**Task brief**
Below are the entries. Transcribe exactly the lines from the one with "Llanelli C. C | 20 |" through the one with "Gwent C. C | 18 |", ends included, and leave out all others.

┄┄┄┄┄┄┄┄┄┄

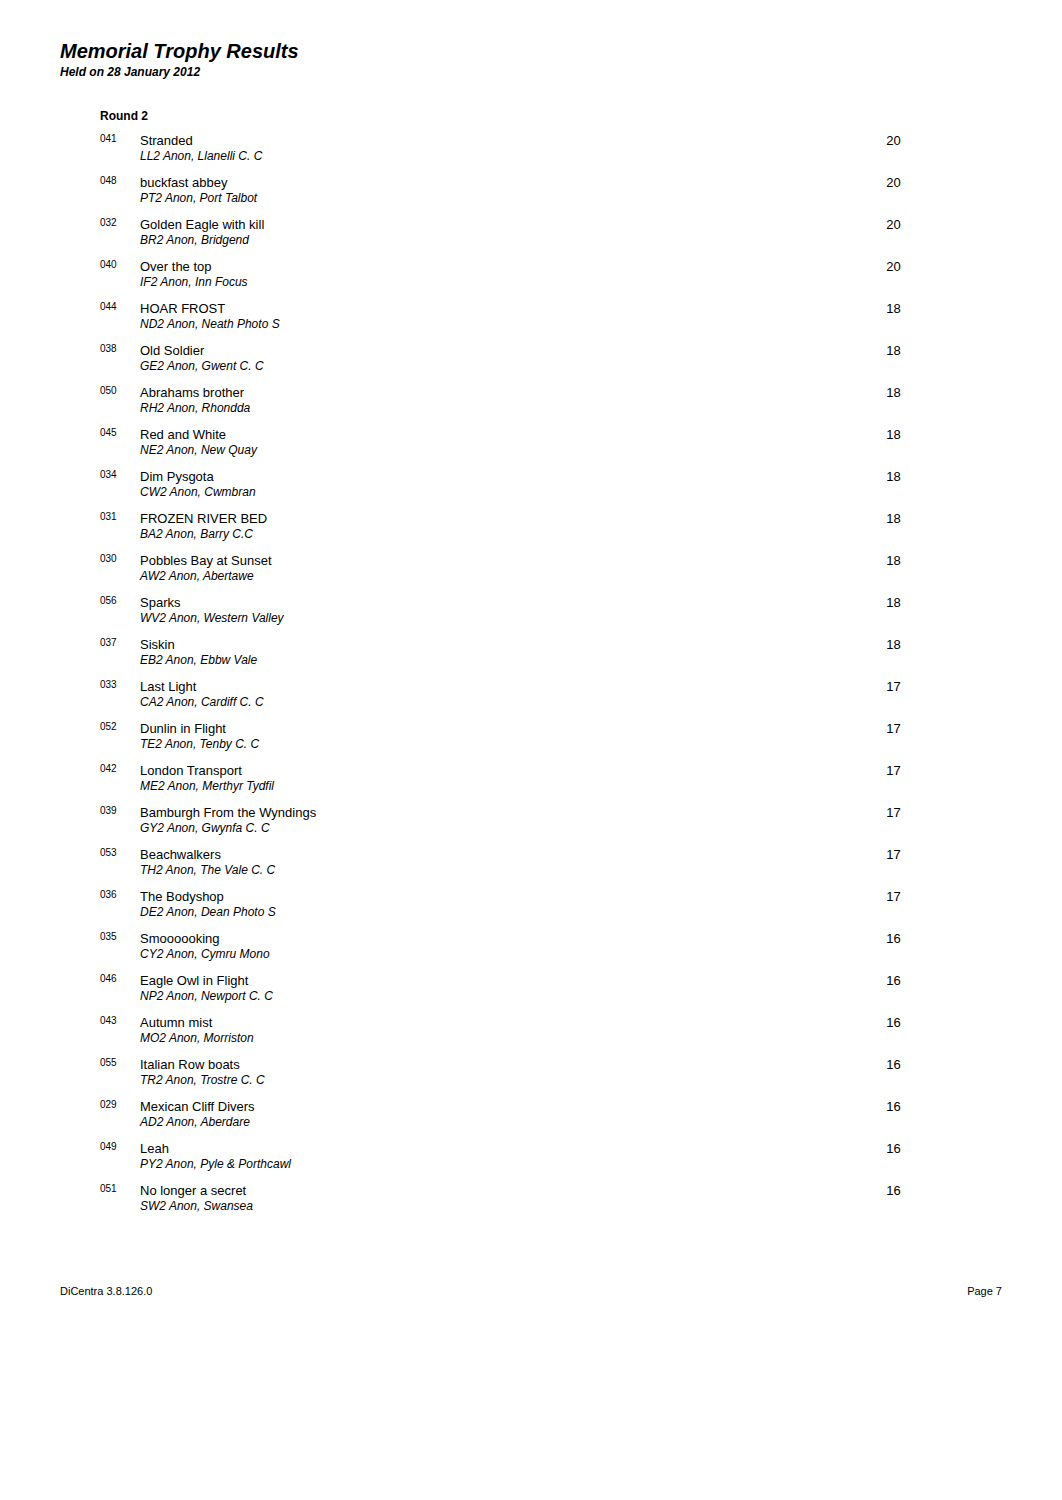Memorial Trophy Results
Held on 28 January 2012
Round 2
| 041 | Stranded LL2 Anon, Llanelli C. C | 20 |
| 048 | buckfast abbey PT2 Anon, Port Talbot | 20 |
| 032 | Golden Eagle with kill BR2 Anon, Bridgend | 20 |
| 040 | Over the top IF2 Anon, Inn Focus | 20 |
| 044 | HOAR FROST ND2 Anon, Neath Photo S | 18 |
| 038 | Old Soldier GE2 Anon, Gwent C. C | 18 |
| 050 | Abrahams brother RH2 Anon, Rhondda | 18 |
| 045 | Red and White NE2 Anon, New Quay | 18 |
| 034 | Dim Pysgota CW2 Anon, Cwmbran | 18 |
| 031 | FROZEN RIVER BED BA2 Anon, Barry C.C | 18 |
| 030 | Pobbles Bay at Sunset AW2 Anon, Abertawe | 18 |
| 056 | Sparks WV2 Anon, Western Valley | 18 |
| 037 | Siskin EB2 Anon, Ebbw Vale | 18 |
| 033 | Last Light CA2 Anon, Cardiff C. C | 17 |
| 052 | Dunlin in Flight TE2 Anon, Tenby C. C | 17 |
| 042 | London Transport ME2 Anon, Merthyr Tydfil | 17 |
| 039 | Bamburgh From the Wyndings GY2 Anon, Gwynfa C. C | 17 |
| 053 | Beachwalkers TH2 Anon, The Vale C. C | 17 |
| 036 | The Bodyshop DE2 Anon, Dean Photo S | 17 |
| 035 | Smoooooking CY2 Anon, Cymru Mono | 16 |
| 046 | Eagle Owl in Flight NP2 Anon, Newport C. C | 16 |
| 043 | Autumn mist MO2 Anon, Morriston | 16 |
| 055 | Italian Row boats TR2 Anon, Trostre C. C | 16 |
| 029 | Mexican Cliff Divers AD2 Anon, Aberdare | 16 |
| 049 | Leah PY2 Anon, Pyle & Porthcawl | 16 |
| 051 | No longer a secret SW2 Anon, Swansea | 16 |
DiCentra 3.8.126.0 Page 7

┄┄┄┄┄┄┄┄┄┄

**Answer area**
| 041 | Stranded LL2 Anon, Llanelli C. C | 20 |
| 048 | buckfast abbey PT2 Anon, Port Talbot | 20 |
| 032 | Golden Eagle with kill BR2 Anon, Bridgend | 20 |
| 040 | Over the top IF2 Anon, Inn Focus | 20 |
| 044 | HOAR FROST ND2 Anon, Neath Photo S | 18 |
| 038 | Old Soldier GE2 Anon, Gwent C. C | 18 |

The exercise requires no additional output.